Mieszkańcy mają dość fatalnej drogi
Droga z Wilkowa do Ołoboku ma 6 km. Nie była remontowana od lat, więc wręcz się rozsypuje. - Pomyślimy, co zrobić - obiecuje wicestarosta.
Mieszkańcy mają już dość bezradności powiatu. - W najbliższych dniach chcemy napisać petycję do starosty, by jednak podjął się remontu drogi z Wilkowa, przez Borów do Ołoboku. Myślę, że pod petycją podpiszą się wszyscy mieszkańcy naszej miejscowości - powiedział nam sołtys Borowa Jarosław Marciniak.
Wsiadamy w samochód i jedziemy z Wilkowa do Ołoboku. Droga faktycznie fatalna. Popękany asfalt ma szerokość 1,5 metra, miejscami dwa metry. Gdy jedzie auto z naprzeciwka, jedno musi zjechać na pobocze. To zwykła, ubite ziemia. Asfalt jest popękany na całej 6-kilometrowej długości. W niektórych miejscach, gdzie odpadł, widać kamienie, na które przed laty położono dywanik.

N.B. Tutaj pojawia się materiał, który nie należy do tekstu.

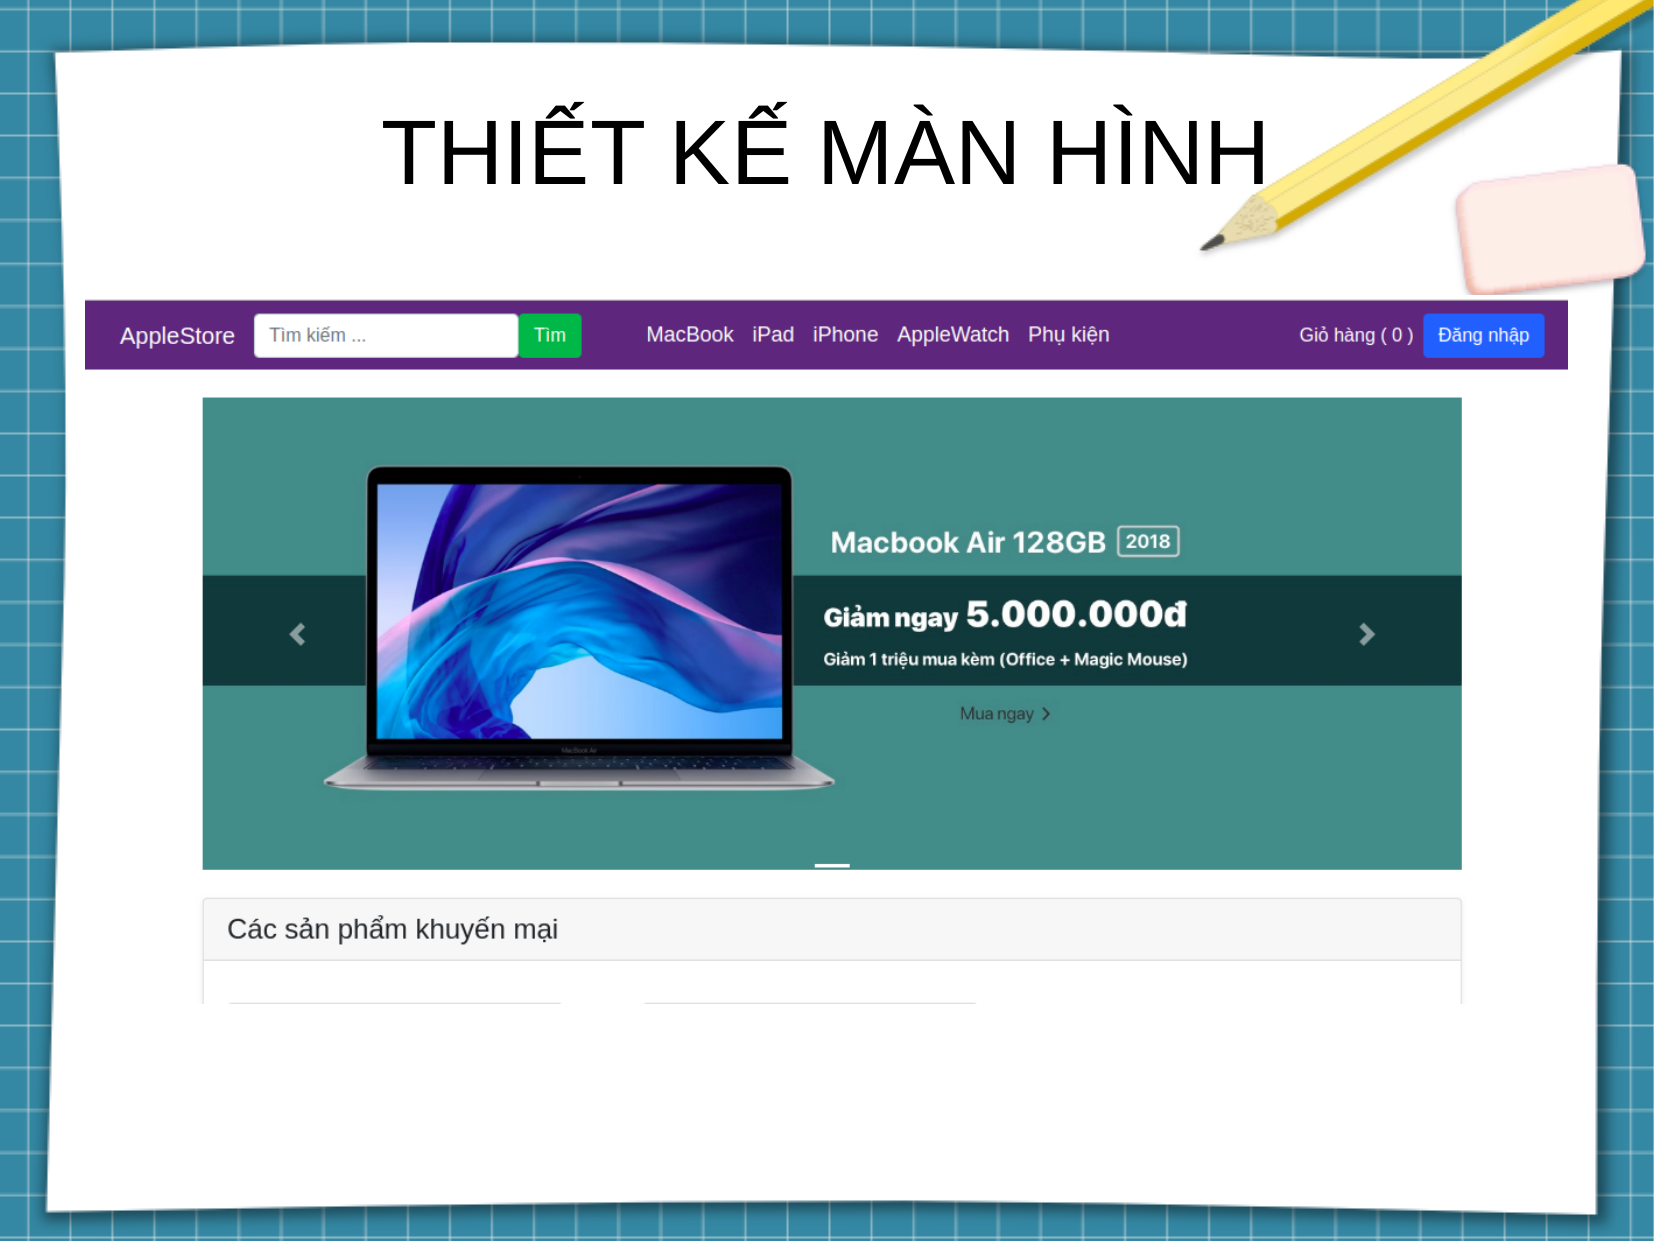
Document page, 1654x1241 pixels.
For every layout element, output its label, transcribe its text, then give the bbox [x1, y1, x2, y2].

title THIẾT KẾ MÀN HÌNH [82, 49, 1571, 257]
picture [0, 0, 1654, 1241]
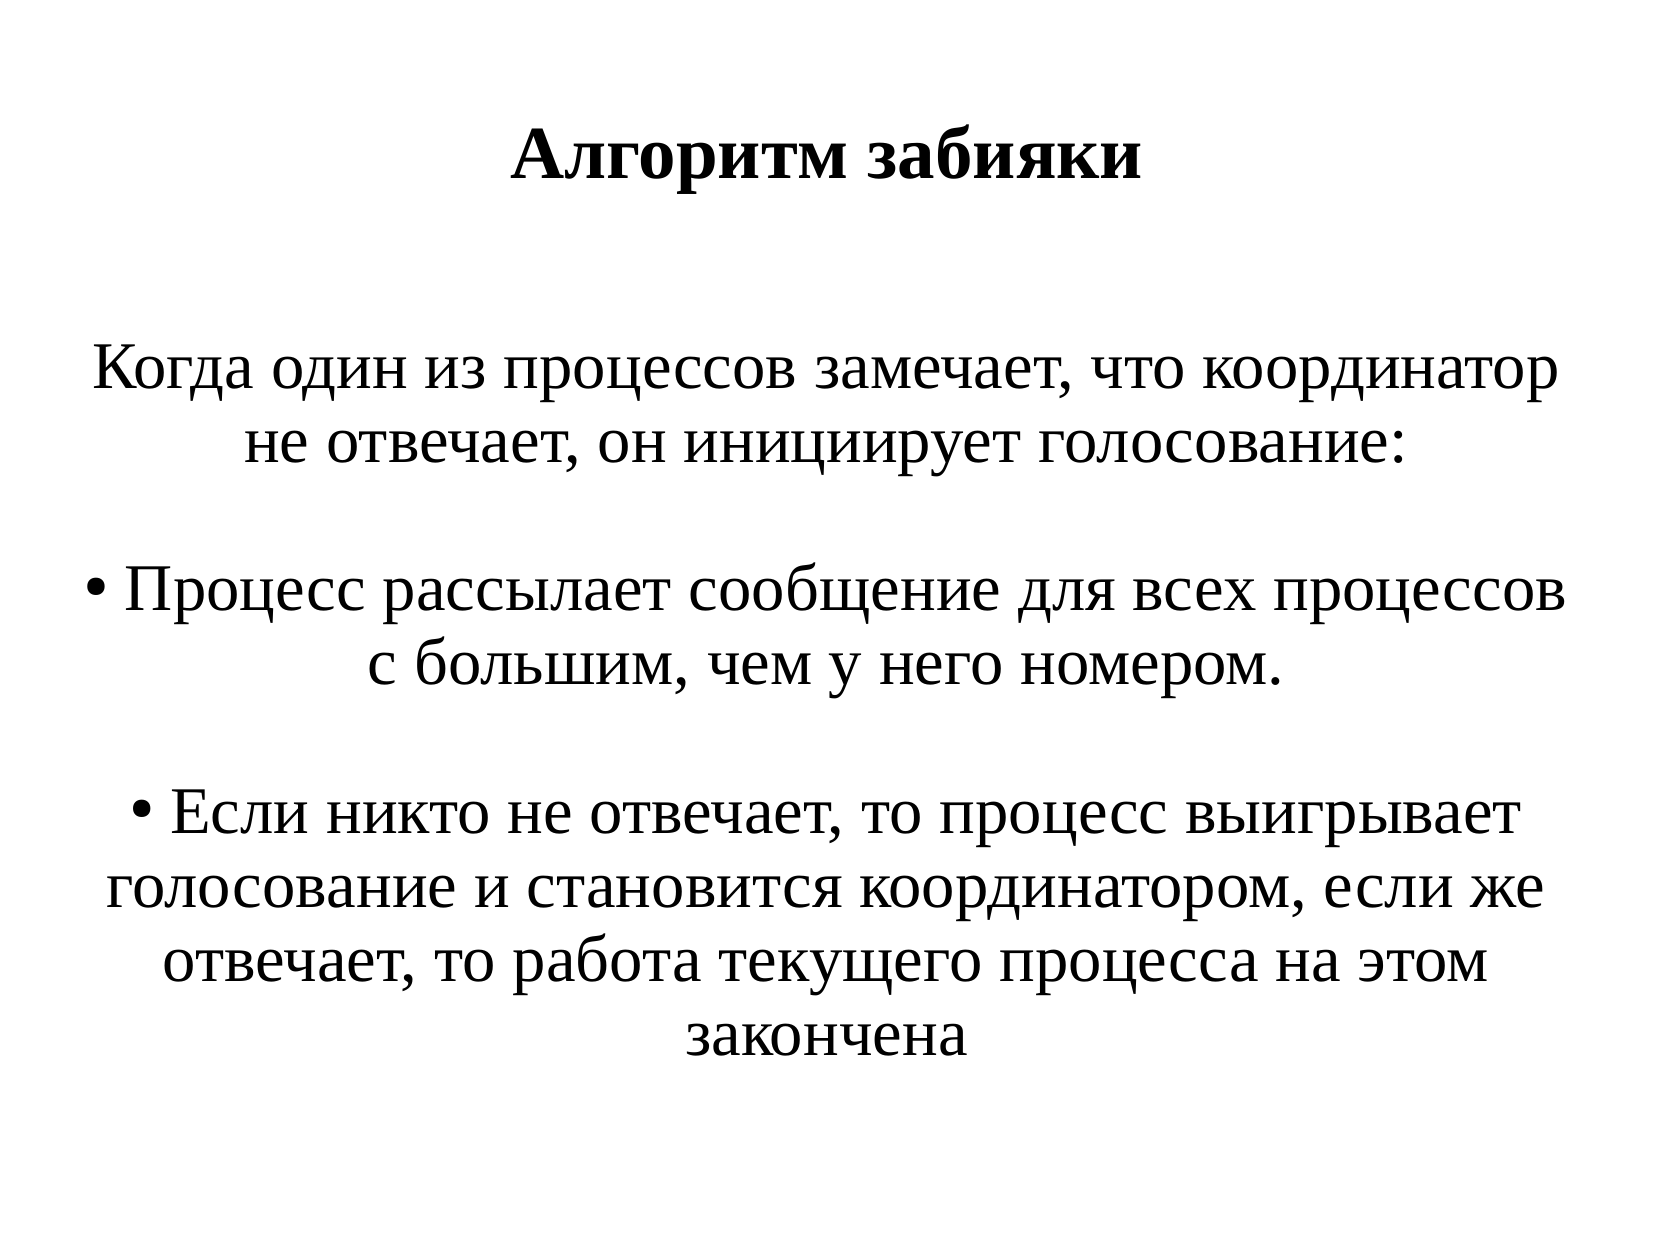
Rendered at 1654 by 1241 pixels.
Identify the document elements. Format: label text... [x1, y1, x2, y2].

Droga jest tak wąska, że przy wymijaniu aut jedno musi zjechać na pobocze
Sołtys Marciniak argumentuje: - Droga jest bardzo uczęszczana. Korzystają z niej amatorzy golfa, którzy jadą do Kalinowego Pola, jeżdżą turyści. Dodatkowo dla wielu osób to trasa do Ołoboku oraz zakładu w Łąkiem. Niekiedy powiat nawozi na pobocze żużlową szlakę, ale to niewiele daje. Drogę trzeba zbudować od nowa.
Jedziemy w kierunku Ołoboku. Na poboczu zastajemy Romana Olczaka. - To nawet niezły skrót. Dlatego latem jedzie nim wielu turystów do Niesulic i Łąkiego. Przed laty powiat wyremontował drogę ze Skąpego do Łąkiego. Teraz przyszła pora na tę z Wilkowa - mówi pan Roman.
Także sołtys Wilkowa Edward Cichański jest przekonany, że wspomniana droga powinna być jak najszybciej odbudowana. Dodaje też, że już przed laty powiat się do tego przymierzał, ale na planach się skończyło.
Wicestarosta Mirosław Czepukowicz potwierdza, że zna fatalny stan jezdni. Przyznaje również, że jej remont był planowany, ale na przeszkodzie stoi zły stan powiatowej kasy.
- Na ostatnim zarządzie dyskutowaliśmy o planowanych remontach na 2017 rok. Wtedy padła sugestia, że pora na drogę z Wilkowa do Ołoboku. Część pieniędzy mógłby dołożyć burmistrz Świebodzina, a część moglibyśmy uzyskać z tzw. programu schetynówki. Remont tej drogi jest jednym z pilniejszych zadań - deklaruje wicestarosta.